- [WHAT YOU HAVE TO DO]
Please copy the lines in the entries below that run from the line containing "family: Ceramiaceae" through the line containing "genus: Cupha", inclusive, with nothing altered.

* * * *

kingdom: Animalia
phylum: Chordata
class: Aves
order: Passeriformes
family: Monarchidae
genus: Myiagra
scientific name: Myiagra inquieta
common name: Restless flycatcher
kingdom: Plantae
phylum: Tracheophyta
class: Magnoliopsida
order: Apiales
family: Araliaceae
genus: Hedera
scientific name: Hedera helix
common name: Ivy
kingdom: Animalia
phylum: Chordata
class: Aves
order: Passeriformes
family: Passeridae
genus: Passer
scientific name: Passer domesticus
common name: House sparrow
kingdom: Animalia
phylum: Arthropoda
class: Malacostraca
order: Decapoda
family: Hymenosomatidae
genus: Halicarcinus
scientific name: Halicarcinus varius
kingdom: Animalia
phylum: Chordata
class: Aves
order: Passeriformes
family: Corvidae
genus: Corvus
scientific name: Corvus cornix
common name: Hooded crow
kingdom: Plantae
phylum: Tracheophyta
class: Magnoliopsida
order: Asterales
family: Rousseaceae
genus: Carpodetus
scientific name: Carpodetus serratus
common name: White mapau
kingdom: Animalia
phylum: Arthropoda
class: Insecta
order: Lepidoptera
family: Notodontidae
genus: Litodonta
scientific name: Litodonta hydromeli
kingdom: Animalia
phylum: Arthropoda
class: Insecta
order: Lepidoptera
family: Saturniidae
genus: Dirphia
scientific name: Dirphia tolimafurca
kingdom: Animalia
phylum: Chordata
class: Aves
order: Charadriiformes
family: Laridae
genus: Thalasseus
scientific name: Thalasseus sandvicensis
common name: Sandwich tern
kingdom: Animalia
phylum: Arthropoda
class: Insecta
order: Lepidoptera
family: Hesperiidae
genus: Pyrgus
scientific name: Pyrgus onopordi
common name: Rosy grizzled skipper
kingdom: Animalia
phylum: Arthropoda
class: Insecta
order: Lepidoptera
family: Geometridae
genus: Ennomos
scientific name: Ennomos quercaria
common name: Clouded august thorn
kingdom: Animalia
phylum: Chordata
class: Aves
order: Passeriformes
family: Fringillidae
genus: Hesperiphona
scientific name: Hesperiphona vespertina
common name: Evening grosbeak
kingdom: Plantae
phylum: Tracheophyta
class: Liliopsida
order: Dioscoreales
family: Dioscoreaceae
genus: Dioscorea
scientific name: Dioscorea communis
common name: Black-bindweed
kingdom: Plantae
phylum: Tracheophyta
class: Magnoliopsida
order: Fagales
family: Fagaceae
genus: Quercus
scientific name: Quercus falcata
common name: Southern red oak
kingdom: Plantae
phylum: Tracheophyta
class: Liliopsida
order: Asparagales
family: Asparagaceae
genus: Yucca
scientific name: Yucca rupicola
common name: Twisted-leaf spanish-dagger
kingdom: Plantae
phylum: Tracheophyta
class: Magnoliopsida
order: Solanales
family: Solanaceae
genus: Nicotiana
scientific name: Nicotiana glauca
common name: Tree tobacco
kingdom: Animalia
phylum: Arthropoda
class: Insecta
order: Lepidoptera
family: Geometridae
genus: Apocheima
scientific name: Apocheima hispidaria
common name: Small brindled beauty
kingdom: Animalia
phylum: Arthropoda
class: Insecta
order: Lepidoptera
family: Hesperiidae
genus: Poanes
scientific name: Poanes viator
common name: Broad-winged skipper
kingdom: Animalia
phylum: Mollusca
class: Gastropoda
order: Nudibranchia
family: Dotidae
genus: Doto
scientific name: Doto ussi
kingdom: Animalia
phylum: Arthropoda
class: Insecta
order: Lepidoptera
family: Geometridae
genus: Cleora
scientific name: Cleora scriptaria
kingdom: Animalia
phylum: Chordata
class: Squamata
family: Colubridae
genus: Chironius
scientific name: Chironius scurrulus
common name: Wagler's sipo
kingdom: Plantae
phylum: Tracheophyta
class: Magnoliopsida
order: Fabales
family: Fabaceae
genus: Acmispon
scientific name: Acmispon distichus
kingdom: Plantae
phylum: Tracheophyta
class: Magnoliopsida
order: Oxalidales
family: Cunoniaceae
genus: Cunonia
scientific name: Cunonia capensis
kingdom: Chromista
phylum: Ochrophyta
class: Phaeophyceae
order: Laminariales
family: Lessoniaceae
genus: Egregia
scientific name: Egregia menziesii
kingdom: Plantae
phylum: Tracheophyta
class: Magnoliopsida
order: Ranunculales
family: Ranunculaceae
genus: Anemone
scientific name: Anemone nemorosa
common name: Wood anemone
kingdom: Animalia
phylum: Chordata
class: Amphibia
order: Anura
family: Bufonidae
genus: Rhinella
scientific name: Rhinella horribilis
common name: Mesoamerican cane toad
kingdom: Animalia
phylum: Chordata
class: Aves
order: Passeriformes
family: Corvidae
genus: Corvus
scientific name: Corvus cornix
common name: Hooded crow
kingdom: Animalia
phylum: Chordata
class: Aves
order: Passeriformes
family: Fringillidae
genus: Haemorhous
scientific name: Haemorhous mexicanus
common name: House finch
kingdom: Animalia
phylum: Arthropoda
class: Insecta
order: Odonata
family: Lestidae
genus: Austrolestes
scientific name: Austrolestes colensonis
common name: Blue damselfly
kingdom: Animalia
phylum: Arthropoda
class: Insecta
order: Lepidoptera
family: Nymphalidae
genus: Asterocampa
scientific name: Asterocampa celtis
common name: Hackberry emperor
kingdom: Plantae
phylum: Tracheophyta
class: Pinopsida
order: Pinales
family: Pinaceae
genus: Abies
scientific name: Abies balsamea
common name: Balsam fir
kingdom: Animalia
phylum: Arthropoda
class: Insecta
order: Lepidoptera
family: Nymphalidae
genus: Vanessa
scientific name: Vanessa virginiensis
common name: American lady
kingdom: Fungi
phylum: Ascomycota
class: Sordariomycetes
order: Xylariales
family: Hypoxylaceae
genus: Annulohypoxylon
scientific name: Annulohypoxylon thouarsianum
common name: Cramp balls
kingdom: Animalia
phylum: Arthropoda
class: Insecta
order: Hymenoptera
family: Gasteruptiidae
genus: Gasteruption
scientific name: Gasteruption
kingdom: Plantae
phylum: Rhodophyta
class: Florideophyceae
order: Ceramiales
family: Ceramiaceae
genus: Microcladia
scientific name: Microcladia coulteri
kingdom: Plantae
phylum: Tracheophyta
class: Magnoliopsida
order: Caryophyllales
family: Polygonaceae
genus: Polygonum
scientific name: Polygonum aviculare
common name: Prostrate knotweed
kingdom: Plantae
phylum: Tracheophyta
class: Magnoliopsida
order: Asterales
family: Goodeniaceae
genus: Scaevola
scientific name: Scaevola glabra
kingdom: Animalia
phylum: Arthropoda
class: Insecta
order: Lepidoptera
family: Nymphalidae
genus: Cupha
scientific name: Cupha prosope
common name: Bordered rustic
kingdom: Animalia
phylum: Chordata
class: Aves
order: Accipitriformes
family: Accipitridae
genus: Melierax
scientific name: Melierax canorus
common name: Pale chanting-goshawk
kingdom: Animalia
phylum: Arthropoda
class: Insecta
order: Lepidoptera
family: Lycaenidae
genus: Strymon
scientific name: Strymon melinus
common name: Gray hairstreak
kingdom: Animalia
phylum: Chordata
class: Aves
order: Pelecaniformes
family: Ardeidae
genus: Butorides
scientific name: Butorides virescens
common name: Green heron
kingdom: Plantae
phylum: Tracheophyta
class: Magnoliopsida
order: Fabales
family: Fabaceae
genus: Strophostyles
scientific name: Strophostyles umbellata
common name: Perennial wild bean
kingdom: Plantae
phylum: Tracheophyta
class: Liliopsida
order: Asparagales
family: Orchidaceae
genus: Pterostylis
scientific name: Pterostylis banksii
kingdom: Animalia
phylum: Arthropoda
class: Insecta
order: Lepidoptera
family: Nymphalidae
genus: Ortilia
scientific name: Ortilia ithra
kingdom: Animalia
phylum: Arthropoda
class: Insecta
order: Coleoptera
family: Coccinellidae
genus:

* * * *

- [RESPONSE TO THE EXERCISE]
family: Ceramiaceae
genus: Microcladia
scientific name: Microcladia coulteri
kingdom: Plantae
phylum: Tracheophyta
class: Magnoliopsida
order: Caryophyllales
family: Polygonaceae
genus: Polygonum
scientific name: Polygonum aviculare
common name: Prostrate knotweed
kingdom: Plantae
phylum: Tracheophyta
class: Magnoliopsida
order: Asterales
family: Goodeniaceae
genus: Scaevola
scientific name: Scaevola glabra
kingdom: Animalia
phylum: Arthropoda
class: Insecta
order: Lepidoptera
family: Nymphalidae
genus: Cupha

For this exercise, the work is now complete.